This work addresses the inefficiency of repeated sparse matrix-vector multiplication (SpMV) on irregular sparse graph matrices when executed on GPUs. To tackle this challenge, the authors propose a novel approach that integrates global merge-path partitioning with local compact bit-field descriptors. This design achieves load balance while significantly improving memory coalescing efficiency for both matrix reads and result writes. The method is further enhanced by three synergistic optimization strategies specifically tailored for iterative workloads such as PageRank. Experimental evaluation across 50 large-scale irregular datasets demonstrates that the proposed solution outperforms the cuSPARSE COO format by an average of 1.27× in single precision and 1.25× in double precision, and also surpasses other state-of-the-art baselines including Ginkgo.

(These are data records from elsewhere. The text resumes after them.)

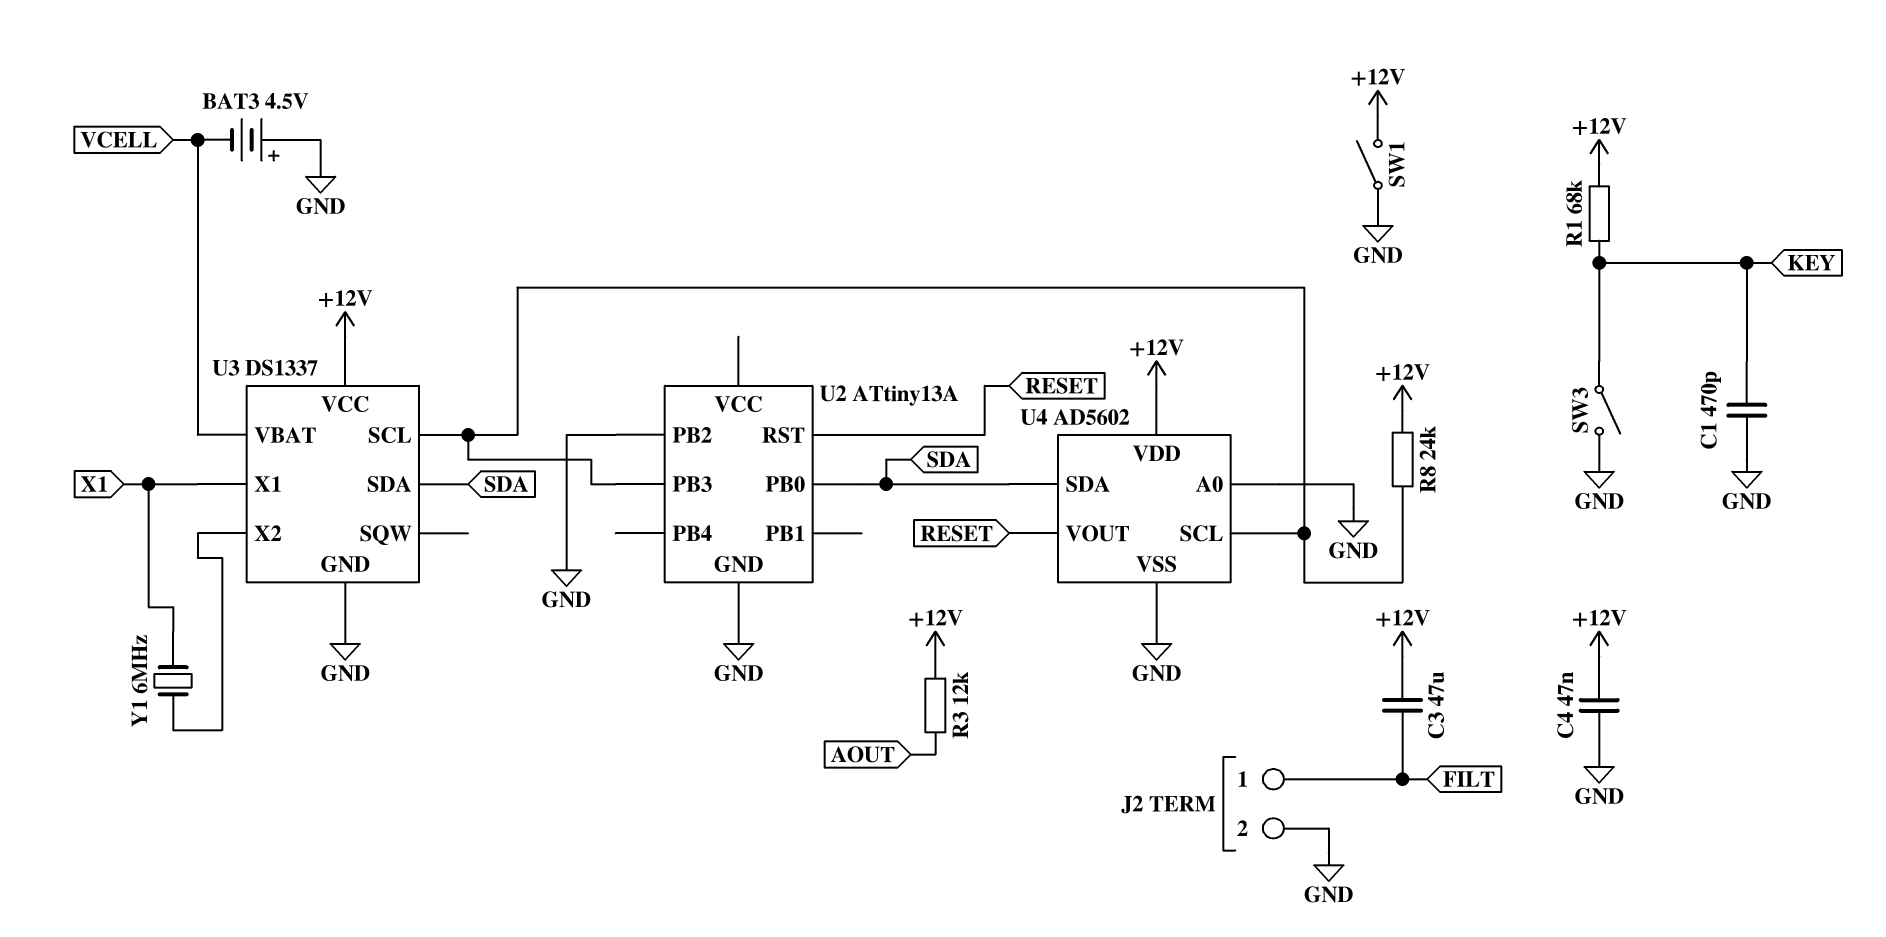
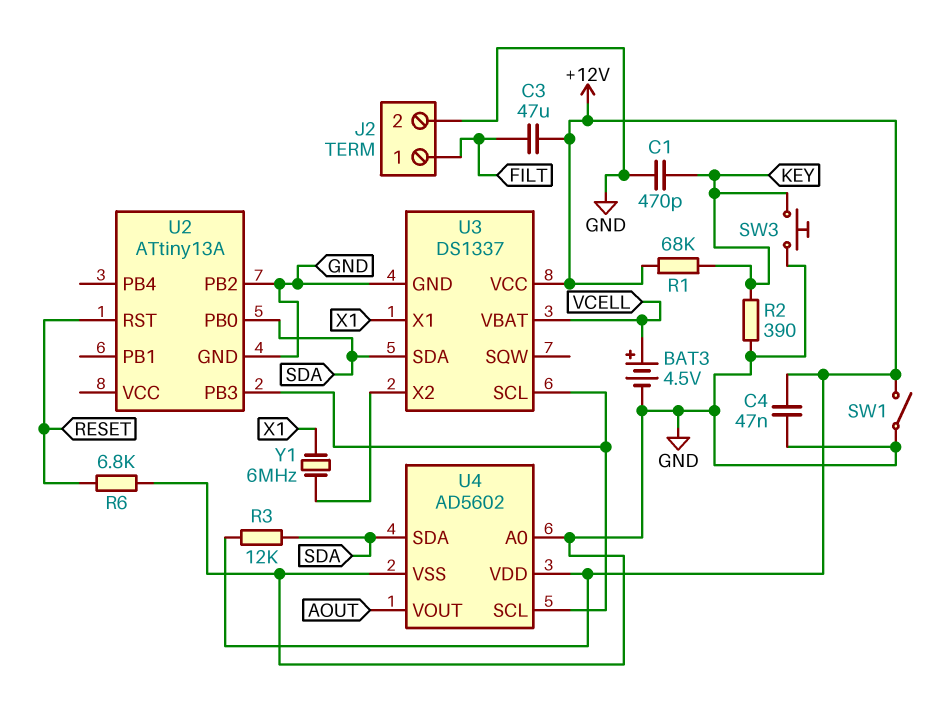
BAT3: 4.5V (plus GND, minus VCELL) -> 4.5V (plus VCELL, minus GND)
R2: none -> 390 (GND, KEY)
R3: 12k (+12V, AOUT) -> 12k (+12V, SDA)
R6: none -> 6.8k (GND, RESET)
R8: 24k (+12V, U2/PB3) -> none
SW3: switch (GND, KEY) -> button (GND, KEY)
U4 pin VOUT: RESET -> AOUT

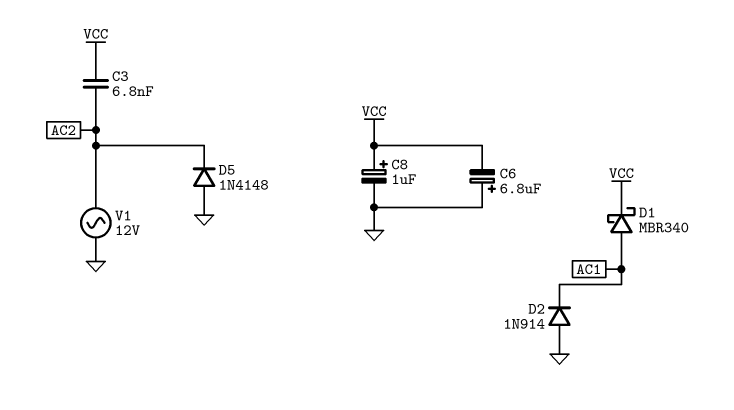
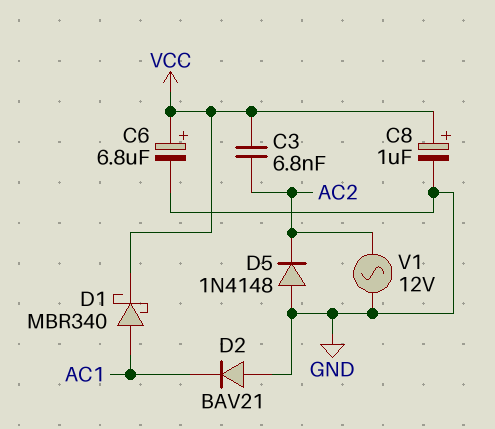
C6: 6.8uF (plus GND, minus VCC) -> 6.8uF (plus VCC, minus GND)
D2: diode 1N914 (A GND, K AC1) -> diode BAV21 (A GND, K AC1)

Sparse Matrix-Vector Multiplication (SpMV) is the cornerstone in many iterative workloads, including large-scale graph analytics and sparse iterative solvers. Accelerating SpMV on real-world graphs remains challenging due to highly irregular sparsity patterns. In this paper, we propose MERBIT, a GPU SpMV method designed for repeated SpMV on irregular, graph-like sparse matrices, with PageRank as a representative motivating workload. MERBIT combines two key ideas from existing GPU SpMV methods. At the global level, it uses merge-path partitioning to balance work over nonzeros and row boundaries. At the local level, it encodes each merge-path segment using a compact bit-field descriptor. MERBIT improves workload balance and promotes coalesced memory access for both matrix loading and output writes; moreover, three optimization strategies are incorporated to further enhance performance. Experiments on 50 large irregular datasets demonstrate that MERBIT outperforms competitive baselines, including cuSPARSE, Ginkgo, and academic approaches, achieving average speedups of 1.27 and 1.25 over cuSPARSE COO in single and double precision, respectively.